The London Marathon has always billed itself as an international long-distance running event. In 2015, 38,262 racers representing roughly 200 countries ran the race, some setting world records along the way. But in 2016, a new record was sought, and it forever changed the London Marathon from an international race to an intergalactic event.

Last weekend, as almost 40,000 runners lined up to run 26.2 miles (42 kilometers) through the streets of London, British astronaut Tim Peake ran alongside them — albeit from more than 250 miles above the Earth and while orbiting the planet at 17,000 miles per hour. With his run, Peake became the first person to run the London Marathon from space.

This wasn't Peake's first marathon. The astronaut completed the London Marathon in 1999 in 3 hours 18 minutes and 50 seconds. But for that event he ran on the ground. His most recent feat marked the first time that anyone has run the London Marathon while in orbit.

"The London Marathon is a worldwide event. Let's take it out of this world," said Peake in a video put together by the London Marathon organizers and event sponsor Virgin Money.

Peake launched into orbit on Dec. 15 as a representative of the European Space Agency. He is the first Brit aboard the space station, and is scheduled to spend six months on this tour.

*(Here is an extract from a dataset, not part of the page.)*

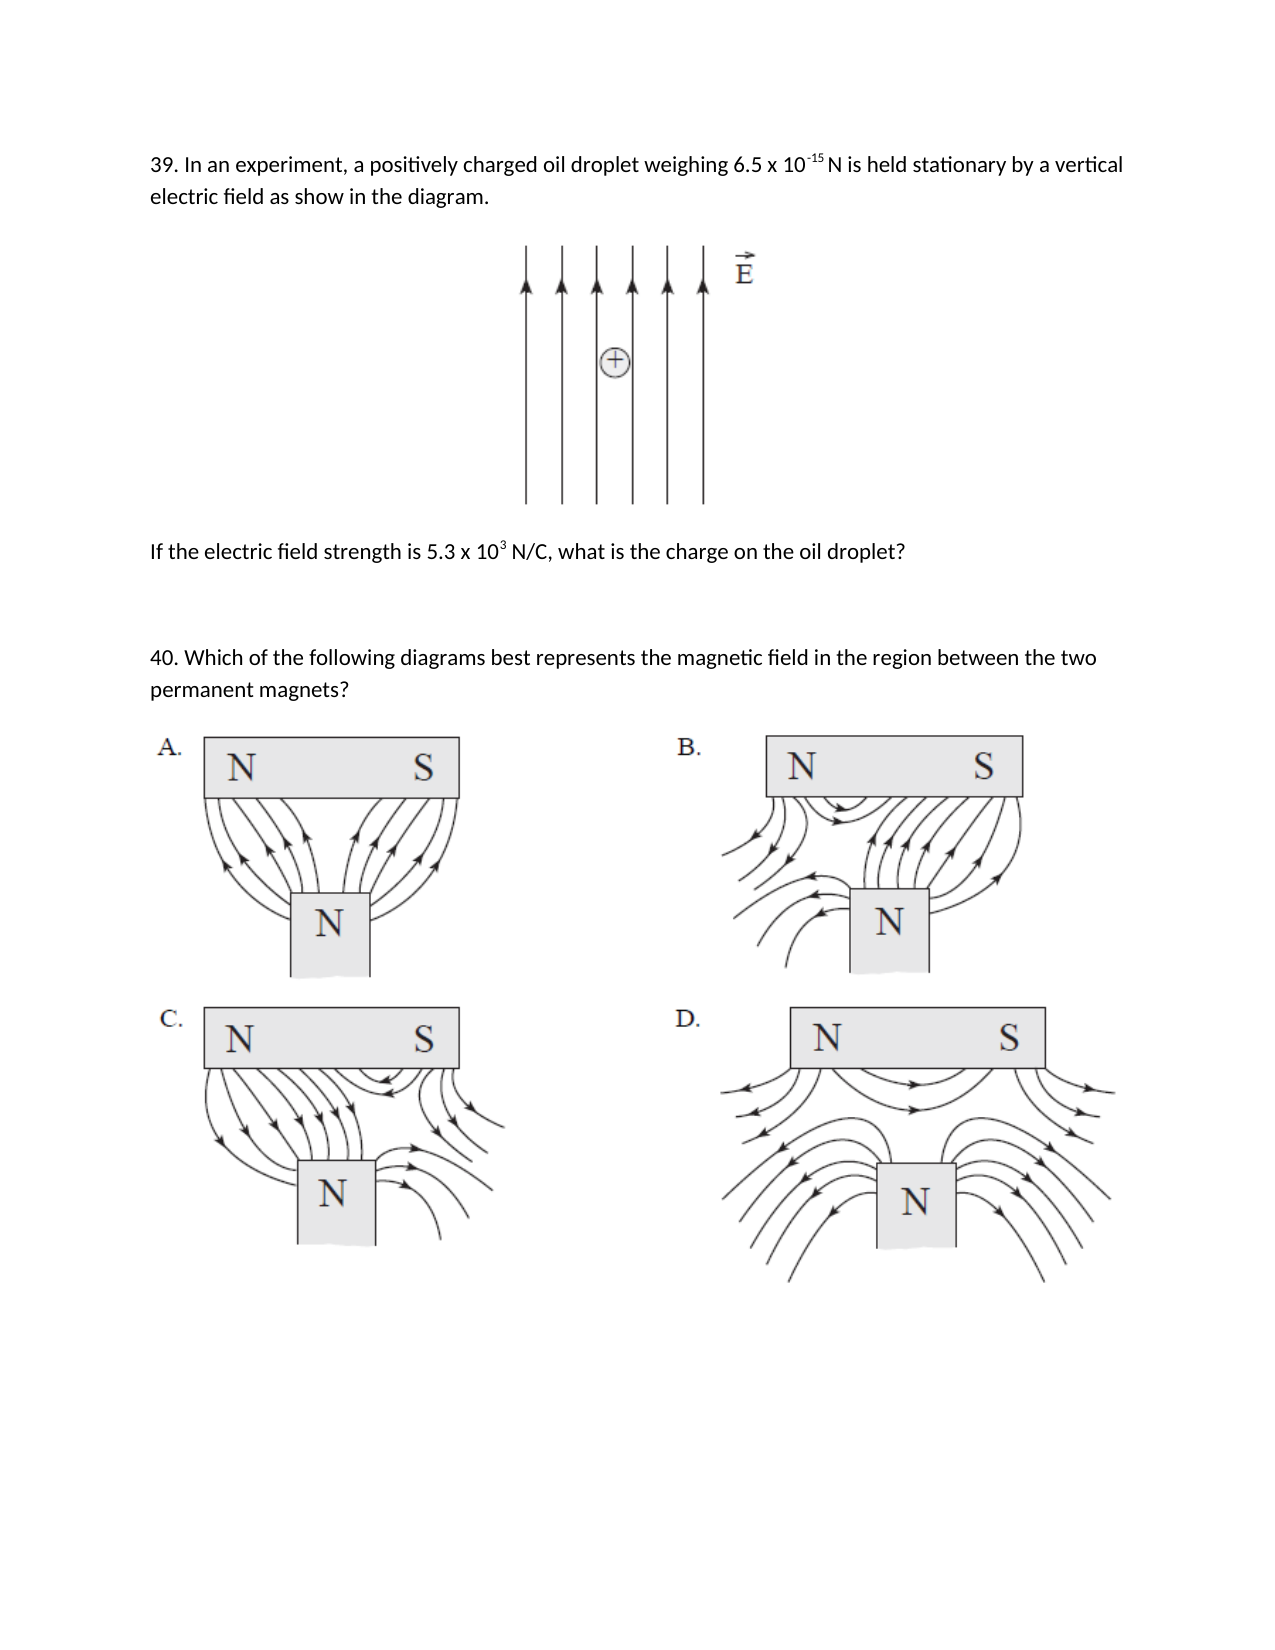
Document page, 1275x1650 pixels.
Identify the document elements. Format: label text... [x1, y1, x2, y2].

text If the electric field strength is 5.3 x 103 N/C, what is the charge on the oil droplet? [150, 537, 1125, 565]
text 40. Which of the following diagrams best represents the magnetic field in the region between the two permanent magnets? [150, 643, 1125, 703]
text 39. In an experiment, a positively charged oil droplet weighing 6.5 x 10-15 N is held stationary by a vertical electric field as show in the diagram. [150, 150, 1125, 210]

His December launch gave him a full 18-plus weeks to train before the London Marathon, which as many marathoners know is the perfect amount of time to train for such an undertaking. But while many of his race colleagues trained by pounding the pavement, Peake strapped himself into a harness system so that he could run in the weightless environment.

While running without gravity may seem like a breeze, Peake points out in the video that it's much harder than it sounds. "One of the biggest challenges that I'll be facing is actually the harness system," he says, "In [micro] gravity, I would float if I didn't strap myself down to the treadmill. So I have to wear a harness system — it's a bit similar to a rucksack. After about 40 minutes to an hour, that gets very uncomfortable to run in."

Peake wasn't planning to beat his 1999 time. He set a goal of anywhere between 3.5 to 4 hours. And he achieved that goal with room to spare with an estimated time of 3:35.21, the European Space Agency tweeted.

Peake was also the official starter of the race, telling his fellow competitors, "I'm really excited to be able to join the runners on earth from right here on board the Space Station. Good luck to everybody running, and I hope to see you all at the finish line."

To stay in touch with his fellow runners, Peake used the app RunSocial so that he could digitally follow the London Marathon route. RunSocial tweeted his progress along the way, like this moment when Peake was cruising through mile 23:

Peake is the second astronaut to run a marathon from the International Space Station. In 2007, Sunita Williams completed the Boston Marathon while orbiting the planet. Peake used his run to raise money for The Prince's Trust, a charity that works in youth education and training.

Editor's note: This story was originally written in December 2015 and has been updated with more recent information.